(Saved entries)
---
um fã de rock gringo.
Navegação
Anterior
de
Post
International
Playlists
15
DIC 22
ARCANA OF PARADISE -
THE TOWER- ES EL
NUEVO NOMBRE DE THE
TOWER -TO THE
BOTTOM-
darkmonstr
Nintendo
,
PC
---
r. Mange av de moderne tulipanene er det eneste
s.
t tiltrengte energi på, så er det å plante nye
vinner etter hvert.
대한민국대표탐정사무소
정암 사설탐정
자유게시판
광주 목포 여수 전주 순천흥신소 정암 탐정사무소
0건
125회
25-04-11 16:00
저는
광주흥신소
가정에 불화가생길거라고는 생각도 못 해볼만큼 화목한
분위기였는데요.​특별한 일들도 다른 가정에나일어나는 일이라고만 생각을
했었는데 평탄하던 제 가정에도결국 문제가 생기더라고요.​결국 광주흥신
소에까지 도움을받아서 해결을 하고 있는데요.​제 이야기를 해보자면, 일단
---
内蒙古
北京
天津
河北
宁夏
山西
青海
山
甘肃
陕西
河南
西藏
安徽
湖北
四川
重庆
---
Retype the entries above exactly, but only from the line containing "대한민국대표탐정사무소" through the line containing "소에까지 도움을받아서 해결을 하고 있는데요.​제 이야기를 해보자면, 일단", both included.

대한민국대표탐정사무소
정암 사설탐정
자유게시판
광주 목포 여수 전주 순천흥신소 정암 탐정사무소
0건
125회
25-04-11 16:00
저는
광주흥신소
가정에 불화가생길거라고는 생각도 못 해볼만큼 화목한
분위기였는데요.​특별한 일들도 다른 가정에나일어나는 일이라고만 생각을
했었는데 평탄하던 제 가정에도결국 문제가 생기더라고요.​결국 광주흥신
소에까지 도움을받아서 해결을 하고 있는데요.​제 이야기를 해보자면, 일단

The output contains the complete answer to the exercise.